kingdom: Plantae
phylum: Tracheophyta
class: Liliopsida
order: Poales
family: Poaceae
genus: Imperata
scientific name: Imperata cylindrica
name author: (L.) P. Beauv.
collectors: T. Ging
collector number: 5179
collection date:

▸ Goal of the exercise: Could you write down every line of the rows above, character for character, with no changes?

▸ Exercise answer:
kingdom: Plantae
phylum: Tracheophyta
class: Liliopsida
order: Poales
family: Poaceae
genus: Imperata
scientific name: Imperata cylindrica
name author: (L.) P. Beauv.
collectors: T. Ging
collector number: 5179
collection date:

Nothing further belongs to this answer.